From the line containing "Événementiel" to the end of the entries, return every line exactly, both ends included, and add nothing.

### Provided records

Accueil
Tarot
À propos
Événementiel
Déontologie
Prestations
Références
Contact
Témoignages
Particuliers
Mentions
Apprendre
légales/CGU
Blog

######

* Solution for this task:
Événementiel
Déontologie
Prestations
Références
Contact
Témoignages
Particuliers
Mentions
Apprendre
légales/CGU
Blog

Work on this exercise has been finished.